The actions of the police were praised by the march’s participants for providing them with sufficient security. The Mayor of Lublin, Krzysztof Zuk, announced earlier last week that the march was banned due to security concerns.

It was believed that regional governor Przemysław Czarnek, who is a member of the anti-LGBT Law and Justice party, heavily influenced the decision. Czarnek claimed that the march would promote “pedophilia” and “sexual behavior [that is] incompatible with nature.”

“It is deeply depressing that we keep having to have the same conversations about Poland," president of the European Pride Organizers Association Kristine Garina said addressing the ban.

“Opposition to equality marches in Poland has found its way into European case law on freedom of assembly, and you would think that eight years after Warsaw hosted EuroPride, attitudes would be changing. … The Equality March this weekend must be allowed to go ahead. Right-wing and homophobic city officials like Mayor Zuk must realize they cannot stand in the way of LGBTI people’s human rights, even when elections are approaching.”

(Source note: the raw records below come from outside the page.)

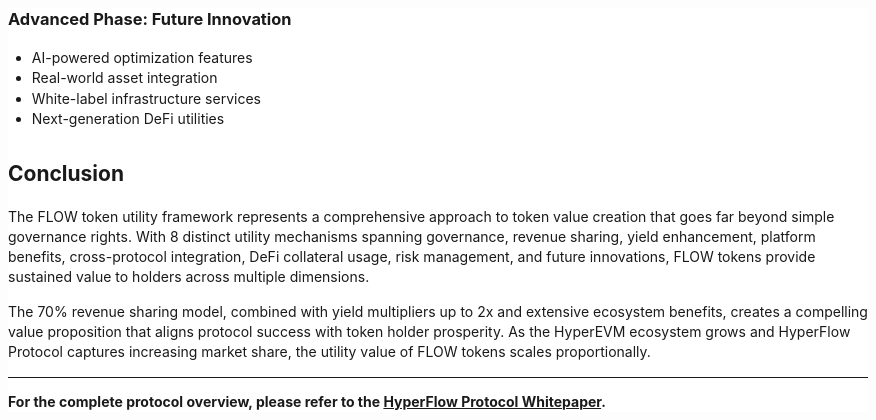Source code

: ### Advanced Phase: Future Innovation
- AI-powered optimization features
- Real-world asset integration
- White-label infrastructure services
- Next-generation DeFi utilities

## Conclusion

The FLOW token utility framework represents a comprehensive approach to token value creation that goes far beyond simple governance rights. With 8 distinct utility mechanisms spanning governance, revenue sharing, yield enhancement, platform benefits, cross-protocol integration, DeFi collateral usage, risk management, and future innovations, FLOW tokens provide sustained value to holders across multiple dimensions.

The 70% revenue sharing model, combined with yield multipliers up to 2x and extensive ecosystem benefits, creates a compelling value proposition that aligns protocol success with token holder prosperity. As the HyperEVM ecosystem grows and HyperFlow Protocol captures increasing market share, the utility value of FLOW tokens scales proportionally.

---

**For the complete protocol overview, please refer to the [HyperFlow Protocol Whitepaper](https://clockerwork02.github.io).**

Poland’s Court of Appeals overruled the ban Friday, a day before the march citing freedom of assembly laws. Lublin is not the first Pride event in Poland to experience threats and obstruction by the authorities and anti-LGBT people.

In September, a Pride display was destroyed at a street fair in the north-western town of Szczecin. In August, the country’s defense minister referred to a Pride march in the western city of Poznan as a ‘parade of the sodomites‘.